● **Exercise 1**
Using the pull request text below, decide whether each statement agrees with it: (a) the new wrapper runs a fixed set of kernels in CUDAGraph mode whatever the input shape, (b) this change adds CUDAGraph-compatible prefill operators, and (c) begin_forward functions should be captured. Answer yes or no for each and quote the words of the text that settle it.
● **Exercise 2**
Answer these questions from the pull request text below, one answer per line, marked like the questions.
(a) Which issue number requested this change?
(b) What must users pre-allocate to initialize the new wrapper?
(c) Which unit test is named as an example?

● **Excerpt provided**
◇ ◇ ◇ ◇ ◇ ◇ ◇
Closed yzh119 closed 4 months ago

yzh119 commented 4 months ago

As requested in #187 , this PR adds initial support of CUDAGraph compatibility of flashinfer batch decode attention kernels. This PR is the first step towards full CUDAGraph support and we will implement CUDAGraph compatible prefill operators in later PRs.

Proposed APIs

We add another wrapper CUDAGraphBatchDecodeWithPagedKVCacheWrapper, and user need to pre-allocation page data structure buffers to initialize this wrapper class. Once initiated, these buffers are pinned on GPUs in the life cycle of the wrapper class.

The behavior of CUDAGraphBatchDecodeWithPagedKVCacheWrapper is a little bit different from BatchDecodeWithPagedKVCacheWrapper's: we will only run a fixed set of kernels in CUDAGraph mode, no matter what the input shape is (the original implementation will dispatch to different kernels according to different input shapes).

This PR also fix the address of all kernel input pointers to accomodate the constraint of CUDAGraph capturing.

Examples

See test_cuda_graph_batch_decode_with_paged_kv_cache in unittests. begin_forward functions should not be captured as some of the operators are not allowed to be captured.

cc @AgrawalAmey @LiuXiaoxuanPKU @comaniac

yzh119 commented 4 months ago

Let's merge this PR first, and then iterate on updating this feature.
◇ ◇ ◇ ◇ ◇ ◇ ◇
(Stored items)
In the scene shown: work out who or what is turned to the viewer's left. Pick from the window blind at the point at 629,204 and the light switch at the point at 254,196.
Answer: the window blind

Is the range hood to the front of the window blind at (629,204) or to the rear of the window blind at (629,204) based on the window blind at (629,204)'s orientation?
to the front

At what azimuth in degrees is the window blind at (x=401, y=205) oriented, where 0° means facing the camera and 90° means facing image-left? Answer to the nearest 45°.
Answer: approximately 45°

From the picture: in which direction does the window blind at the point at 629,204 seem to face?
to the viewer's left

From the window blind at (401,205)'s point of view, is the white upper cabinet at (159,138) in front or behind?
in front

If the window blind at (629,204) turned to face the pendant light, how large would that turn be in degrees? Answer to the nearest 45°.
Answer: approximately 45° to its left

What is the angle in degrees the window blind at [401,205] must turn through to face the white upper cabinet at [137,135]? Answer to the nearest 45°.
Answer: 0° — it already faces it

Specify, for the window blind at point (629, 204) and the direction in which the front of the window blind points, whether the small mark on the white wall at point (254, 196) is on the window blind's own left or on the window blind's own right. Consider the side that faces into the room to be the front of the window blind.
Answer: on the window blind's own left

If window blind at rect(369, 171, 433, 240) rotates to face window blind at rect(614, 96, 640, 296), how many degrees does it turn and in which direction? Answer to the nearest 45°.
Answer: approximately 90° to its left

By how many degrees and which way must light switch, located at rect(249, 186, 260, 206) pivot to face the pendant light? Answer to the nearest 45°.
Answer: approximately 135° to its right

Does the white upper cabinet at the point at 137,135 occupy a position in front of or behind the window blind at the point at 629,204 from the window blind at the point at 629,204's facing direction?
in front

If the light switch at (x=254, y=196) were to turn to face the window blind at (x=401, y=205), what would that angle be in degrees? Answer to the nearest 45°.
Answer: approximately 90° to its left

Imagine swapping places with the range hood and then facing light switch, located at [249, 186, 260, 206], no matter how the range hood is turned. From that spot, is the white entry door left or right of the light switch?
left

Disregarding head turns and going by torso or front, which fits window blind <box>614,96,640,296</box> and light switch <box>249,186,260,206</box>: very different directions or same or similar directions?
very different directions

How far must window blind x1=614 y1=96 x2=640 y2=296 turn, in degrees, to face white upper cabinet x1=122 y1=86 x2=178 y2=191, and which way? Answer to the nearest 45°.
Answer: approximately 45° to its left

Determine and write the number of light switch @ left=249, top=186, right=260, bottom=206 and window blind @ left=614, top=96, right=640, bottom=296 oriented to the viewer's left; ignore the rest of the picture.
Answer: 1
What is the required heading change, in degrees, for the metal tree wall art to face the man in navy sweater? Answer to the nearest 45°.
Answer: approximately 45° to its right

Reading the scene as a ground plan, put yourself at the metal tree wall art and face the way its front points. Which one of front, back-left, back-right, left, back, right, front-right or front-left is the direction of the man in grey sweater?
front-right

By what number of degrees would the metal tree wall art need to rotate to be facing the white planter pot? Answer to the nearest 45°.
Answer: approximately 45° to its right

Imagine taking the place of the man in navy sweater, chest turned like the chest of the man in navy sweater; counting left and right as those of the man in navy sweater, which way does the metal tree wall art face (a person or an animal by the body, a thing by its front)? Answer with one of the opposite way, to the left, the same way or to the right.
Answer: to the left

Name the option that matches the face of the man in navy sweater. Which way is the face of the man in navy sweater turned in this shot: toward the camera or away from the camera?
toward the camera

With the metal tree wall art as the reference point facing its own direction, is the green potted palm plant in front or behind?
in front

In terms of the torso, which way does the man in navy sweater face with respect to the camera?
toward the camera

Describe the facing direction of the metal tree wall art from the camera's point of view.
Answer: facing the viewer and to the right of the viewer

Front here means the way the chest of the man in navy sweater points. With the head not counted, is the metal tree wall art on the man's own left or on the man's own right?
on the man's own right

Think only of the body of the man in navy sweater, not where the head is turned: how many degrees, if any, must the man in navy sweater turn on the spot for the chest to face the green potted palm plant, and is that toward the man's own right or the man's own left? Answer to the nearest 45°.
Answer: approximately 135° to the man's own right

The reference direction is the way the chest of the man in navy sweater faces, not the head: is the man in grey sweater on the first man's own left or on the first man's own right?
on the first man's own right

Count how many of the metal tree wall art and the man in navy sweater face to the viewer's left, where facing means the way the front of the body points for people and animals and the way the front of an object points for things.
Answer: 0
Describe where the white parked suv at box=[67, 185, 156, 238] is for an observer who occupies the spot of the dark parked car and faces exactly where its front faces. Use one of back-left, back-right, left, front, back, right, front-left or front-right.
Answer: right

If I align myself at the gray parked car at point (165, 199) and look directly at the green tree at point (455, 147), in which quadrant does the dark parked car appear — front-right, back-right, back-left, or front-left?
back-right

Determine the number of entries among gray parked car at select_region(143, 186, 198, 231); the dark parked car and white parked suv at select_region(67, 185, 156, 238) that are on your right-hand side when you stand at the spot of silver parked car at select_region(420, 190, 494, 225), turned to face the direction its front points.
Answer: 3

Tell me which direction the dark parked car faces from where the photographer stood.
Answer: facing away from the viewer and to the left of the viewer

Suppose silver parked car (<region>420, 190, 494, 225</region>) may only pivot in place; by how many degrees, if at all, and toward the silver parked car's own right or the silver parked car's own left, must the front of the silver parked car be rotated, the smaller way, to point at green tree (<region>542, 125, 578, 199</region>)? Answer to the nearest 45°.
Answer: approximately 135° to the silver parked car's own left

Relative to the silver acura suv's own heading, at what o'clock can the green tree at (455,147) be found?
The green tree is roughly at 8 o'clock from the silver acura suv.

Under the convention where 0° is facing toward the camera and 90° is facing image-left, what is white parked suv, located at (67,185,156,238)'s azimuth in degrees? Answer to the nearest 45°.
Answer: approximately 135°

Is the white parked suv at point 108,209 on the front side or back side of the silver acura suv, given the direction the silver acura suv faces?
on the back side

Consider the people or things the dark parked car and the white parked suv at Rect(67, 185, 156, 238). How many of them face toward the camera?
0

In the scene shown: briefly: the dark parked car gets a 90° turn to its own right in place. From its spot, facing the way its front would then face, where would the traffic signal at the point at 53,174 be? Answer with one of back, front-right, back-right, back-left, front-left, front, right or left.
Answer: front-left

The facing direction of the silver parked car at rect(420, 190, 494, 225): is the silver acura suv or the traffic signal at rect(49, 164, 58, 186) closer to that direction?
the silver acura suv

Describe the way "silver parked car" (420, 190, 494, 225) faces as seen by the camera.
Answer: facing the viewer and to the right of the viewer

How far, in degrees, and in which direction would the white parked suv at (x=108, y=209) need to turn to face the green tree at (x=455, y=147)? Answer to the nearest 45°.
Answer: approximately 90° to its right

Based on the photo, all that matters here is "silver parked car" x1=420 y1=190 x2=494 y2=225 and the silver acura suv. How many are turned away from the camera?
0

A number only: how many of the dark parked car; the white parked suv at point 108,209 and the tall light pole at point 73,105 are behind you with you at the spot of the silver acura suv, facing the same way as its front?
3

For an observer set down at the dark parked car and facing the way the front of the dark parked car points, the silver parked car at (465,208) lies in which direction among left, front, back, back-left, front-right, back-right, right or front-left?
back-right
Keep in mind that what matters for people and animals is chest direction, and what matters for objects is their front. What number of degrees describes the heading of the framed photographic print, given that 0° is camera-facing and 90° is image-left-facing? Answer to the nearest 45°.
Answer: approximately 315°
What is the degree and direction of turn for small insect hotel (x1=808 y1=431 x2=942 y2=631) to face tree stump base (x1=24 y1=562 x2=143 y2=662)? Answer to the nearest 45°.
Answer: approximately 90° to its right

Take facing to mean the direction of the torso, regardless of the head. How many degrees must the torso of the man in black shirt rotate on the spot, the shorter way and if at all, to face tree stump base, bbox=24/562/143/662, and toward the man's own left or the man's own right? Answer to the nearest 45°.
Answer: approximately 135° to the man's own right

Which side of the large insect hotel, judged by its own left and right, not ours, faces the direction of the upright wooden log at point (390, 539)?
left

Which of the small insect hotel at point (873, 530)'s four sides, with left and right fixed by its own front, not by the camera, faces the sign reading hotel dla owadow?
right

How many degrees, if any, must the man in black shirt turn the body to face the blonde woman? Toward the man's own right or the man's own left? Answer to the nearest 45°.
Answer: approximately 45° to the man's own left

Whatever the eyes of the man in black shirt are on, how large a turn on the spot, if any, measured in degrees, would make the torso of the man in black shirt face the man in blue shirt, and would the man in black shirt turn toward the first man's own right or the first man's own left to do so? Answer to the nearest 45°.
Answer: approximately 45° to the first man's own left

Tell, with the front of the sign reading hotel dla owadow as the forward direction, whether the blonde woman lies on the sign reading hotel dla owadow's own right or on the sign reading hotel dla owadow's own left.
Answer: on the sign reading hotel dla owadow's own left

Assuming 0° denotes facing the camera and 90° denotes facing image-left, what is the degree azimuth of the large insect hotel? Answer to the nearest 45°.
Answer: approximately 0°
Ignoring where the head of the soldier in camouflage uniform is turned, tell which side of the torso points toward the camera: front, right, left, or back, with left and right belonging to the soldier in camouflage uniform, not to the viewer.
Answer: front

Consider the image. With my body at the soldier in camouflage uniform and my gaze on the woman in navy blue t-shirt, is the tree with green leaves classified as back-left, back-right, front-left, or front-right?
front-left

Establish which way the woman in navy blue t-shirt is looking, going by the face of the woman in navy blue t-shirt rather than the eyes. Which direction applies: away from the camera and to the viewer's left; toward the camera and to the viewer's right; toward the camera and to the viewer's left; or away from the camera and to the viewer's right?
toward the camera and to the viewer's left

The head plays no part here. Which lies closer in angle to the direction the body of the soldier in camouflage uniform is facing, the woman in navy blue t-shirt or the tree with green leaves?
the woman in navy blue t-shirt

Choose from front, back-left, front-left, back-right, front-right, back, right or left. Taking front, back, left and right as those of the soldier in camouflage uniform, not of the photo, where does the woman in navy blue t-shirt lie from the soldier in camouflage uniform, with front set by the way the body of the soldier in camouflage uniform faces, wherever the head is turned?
◇ ◇ ◇ ◇ ◇ ◇ ◇
● **Answer box 1**
(a) Yes: "we will only run a fixed set of kernels in CUDAGraph mode, no matter what the input shape is"
(b) No: "we will implement CUDAGraph compatible prefill operators in later PRs"
(c) No: "begin_forward functions should not be captured as some of the operators are not allowed to be captured"

● **Answer box 2**
(a) #187
(b) Page data structure buffers
(c) test_cuda_graph_batch_decode_with_paged_kv_cache